▶ _Text passage_:
════════

Derivative Financial Instruments: The Corporation recognizes derivative financial instruments at fair value as either an other asset or other liability in the consolidated balance sheets. The derivative financial instruments have been designated as and qualify as cash flow hedges. The effective portion of the gain or loss on cash flow hedges is reported as a component of other comprehensive income, net of deferred income taxes, and reclassified into earnings in the same period or periods during which the hedged transaction affects earnings.

Share-Based Compensation: Compensation expense for the second quarter and first six months of 2011 included net forfeitures of $25,000 ($15,000 after tax benefit) and net expense of $132,000 ($82,000 after tax), respectively, for restricted stock granted since 2006. As of June 30, 2011, there was $1.06 million of total unrecognized compensation expense related to unvested restricted stock that will be recognized over the remaining requisite service periods.
Stock option activity during the six months ended June 30, 2011 and stock options outstanding as of June 30, 2011 are summarized below:
 
  
Shares
  
Exercise
Price*
  
Remaining
Contractual
Life
(in years)*
  
Intrinsic
Value of
Unexercised
In-The
Money
Options
(in 000's)
 
Options outstanding at January 1, 2011
  390,617  $34.95   3.7    
Exercised
  (8,500)  16.75        
Cancelled
  (2,000)  16.75        
Options outstanding and exercisable at June 30, 2011
  380,117  $35.45   3.3  $58 
 
*
Weighted average

A summary of activity for restricted stock awards during the first six months of 2011 is presented below:
 
  
Shares
 
  
Weighted-
Average
Grant Date
Fair Value
 
 
Unvested, January 1, 2011
  86,025  $25.89 
Granted
  12,950  $22.42 
Vested
  (4,850) $25.76 
Cancelled
  (7,150) $27.04 
Unvested, June 30, 2011
  86,975  $25.29 

Recent Significant Accounting Pronouncements:

In July 2010, the Financial Accounting Standards Board (FASB) issued Accounting Standards Update (ASU) No. 2010-20, Disclosures about the Credit Quality of Financing Receivables and the Allowance for Credit Losses (ASU 2010-20). The new disclosure guidance significantly expands the existing disclosure requirements and is intended to lead to greater transparency into a company's exposure to credit losses from lending arrangements. The extensive new disclosures of information as of the end of a reporting period became effective for both interim and annual reporting periods ending after December 15, 2010. Specific items regarding activity that occurred before the issuance of the ASU, such as the allowance rollforward and modification disclosures, are required for periods beginning after December 15, 2010. The adoption of ASU 2010-20 did not have a material effect on the Corporation's consolidated financial statements.  The required disclosures have been included in the Corporation's consolidated financial statements.

════════

▶ _Short exercise 1_:
According to the accounting notes, how much total unrecognized compensation expense related to unvested restricted stock was there as of June 30, 2011?
▶ _Short exercise 2_:
Return the part of the accounting notes starting with "Derivative Financial Instruments: The" and going on through "transaction affects earnings.".

════════

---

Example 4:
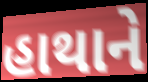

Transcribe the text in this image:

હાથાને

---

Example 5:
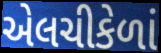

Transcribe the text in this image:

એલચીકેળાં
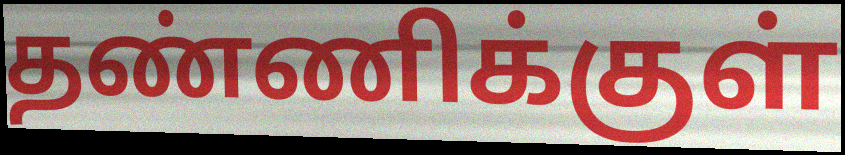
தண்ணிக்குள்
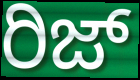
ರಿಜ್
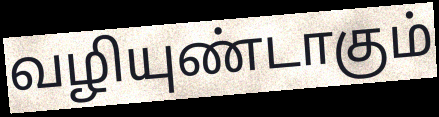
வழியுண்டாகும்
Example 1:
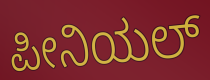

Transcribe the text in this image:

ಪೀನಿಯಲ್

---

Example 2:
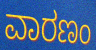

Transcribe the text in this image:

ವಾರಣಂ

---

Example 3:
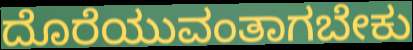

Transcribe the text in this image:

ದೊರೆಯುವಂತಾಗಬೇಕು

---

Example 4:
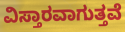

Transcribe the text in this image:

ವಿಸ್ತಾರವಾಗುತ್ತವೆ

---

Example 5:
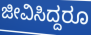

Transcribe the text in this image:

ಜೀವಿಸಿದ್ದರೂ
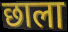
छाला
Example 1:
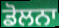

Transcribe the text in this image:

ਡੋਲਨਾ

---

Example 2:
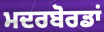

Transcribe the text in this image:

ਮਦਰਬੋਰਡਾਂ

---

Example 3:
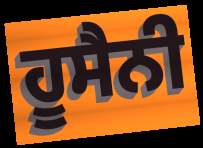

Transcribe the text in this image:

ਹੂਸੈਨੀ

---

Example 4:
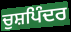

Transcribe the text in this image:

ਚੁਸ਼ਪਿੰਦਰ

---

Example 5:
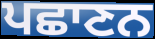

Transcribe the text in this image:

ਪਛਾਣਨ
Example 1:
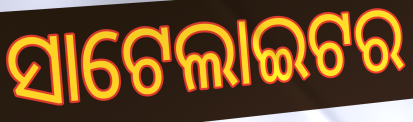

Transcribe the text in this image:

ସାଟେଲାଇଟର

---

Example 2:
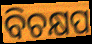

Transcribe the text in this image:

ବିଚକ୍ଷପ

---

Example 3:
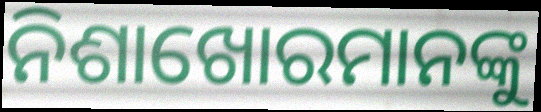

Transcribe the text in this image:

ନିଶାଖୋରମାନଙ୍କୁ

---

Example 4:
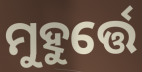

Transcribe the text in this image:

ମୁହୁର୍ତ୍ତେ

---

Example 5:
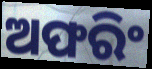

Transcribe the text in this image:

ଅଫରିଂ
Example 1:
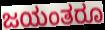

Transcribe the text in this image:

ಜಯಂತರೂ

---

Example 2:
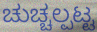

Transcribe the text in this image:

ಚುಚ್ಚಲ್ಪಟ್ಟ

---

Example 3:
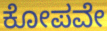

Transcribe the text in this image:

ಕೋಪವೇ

════════

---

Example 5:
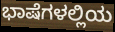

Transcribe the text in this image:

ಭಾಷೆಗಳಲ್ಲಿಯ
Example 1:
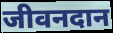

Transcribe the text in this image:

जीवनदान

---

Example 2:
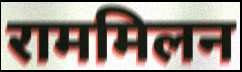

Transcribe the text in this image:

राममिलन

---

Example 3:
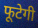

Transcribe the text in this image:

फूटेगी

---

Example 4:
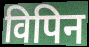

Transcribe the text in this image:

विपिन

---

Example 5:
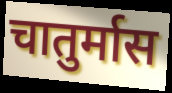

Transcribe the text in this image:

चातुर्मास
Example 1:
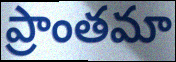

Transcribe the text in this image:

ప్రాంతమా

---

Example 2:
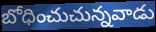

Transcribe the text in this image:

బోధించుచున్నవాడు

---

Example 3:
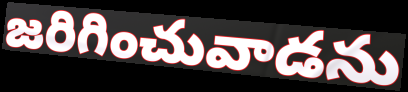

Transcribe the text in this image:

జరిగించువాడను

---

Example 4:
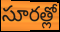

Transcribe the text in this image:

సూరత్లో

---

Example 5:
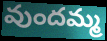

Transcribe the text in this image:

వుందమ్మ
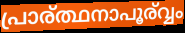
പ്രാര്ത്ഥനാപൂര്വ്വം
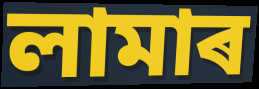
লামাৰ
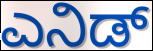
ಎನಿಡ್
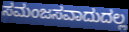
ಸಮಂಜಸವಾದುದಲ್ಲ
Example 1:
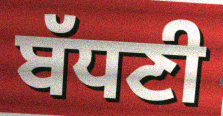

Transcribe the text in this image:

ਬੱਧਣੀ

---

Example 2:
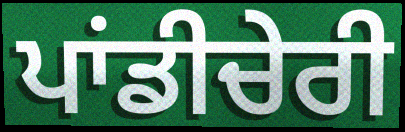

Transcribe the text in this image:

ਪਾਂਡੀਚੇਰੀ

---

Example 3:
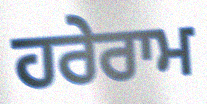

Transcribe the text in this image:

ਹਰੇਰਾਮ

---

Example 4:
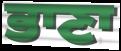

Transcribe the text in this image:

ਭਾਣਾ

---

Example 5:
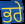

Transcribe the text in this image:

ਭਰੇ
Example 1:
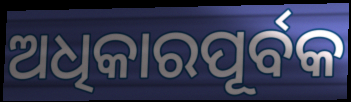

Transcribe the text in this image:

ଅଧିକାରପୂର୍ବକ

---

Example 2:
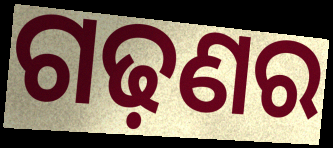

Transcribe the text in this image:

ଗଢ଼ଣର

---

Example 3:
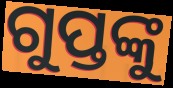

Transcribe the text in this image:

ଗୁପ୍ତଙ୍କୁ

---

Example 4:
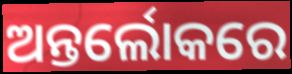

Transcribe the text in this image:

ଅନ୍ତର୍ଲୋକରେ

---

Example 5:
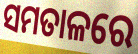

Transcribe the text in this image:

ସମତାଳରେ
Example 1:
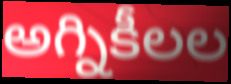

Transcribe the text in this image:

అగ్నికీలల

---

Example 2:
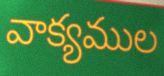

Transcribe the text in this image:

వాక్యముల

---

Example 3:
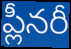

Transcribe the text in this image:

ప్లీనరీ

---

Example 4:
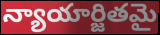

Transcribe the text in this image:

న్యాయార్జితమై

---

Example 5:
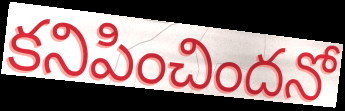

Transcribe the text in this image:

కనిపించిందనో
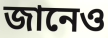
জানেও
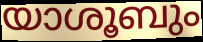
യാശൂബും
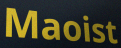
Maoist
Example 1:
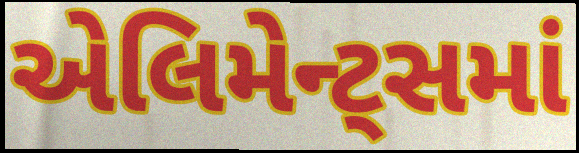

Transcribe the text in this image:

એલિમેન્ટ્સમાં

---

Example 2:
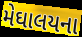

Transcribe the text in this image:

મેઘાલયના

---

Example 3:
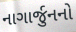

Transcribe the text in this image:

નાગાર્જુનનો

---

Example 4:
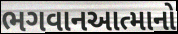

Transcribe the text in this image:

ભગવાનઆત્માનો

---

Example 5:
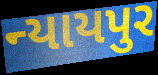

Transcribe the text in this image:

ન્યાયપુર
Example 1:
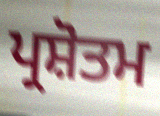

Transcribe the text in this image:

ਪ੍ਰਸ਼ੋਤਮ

════════

▶ _Exercise output 1_:
$1.06 million

▶ _Exercise output 2_:
Derivative Financial Instruments: The Corporation recognizes derivative financial instruments at fair value as either an other asset or other liability in the consolidated balance sheets. The derivative financial instruments have been designated as and qualify as cash flow hedges. The effective portion of the gain or loss on cash flow hedges is reported as a component of other comprehensive income, net of deferred income taxes, and reclassified into earnings in the same period or periods during which the hedged transaction affects earnings.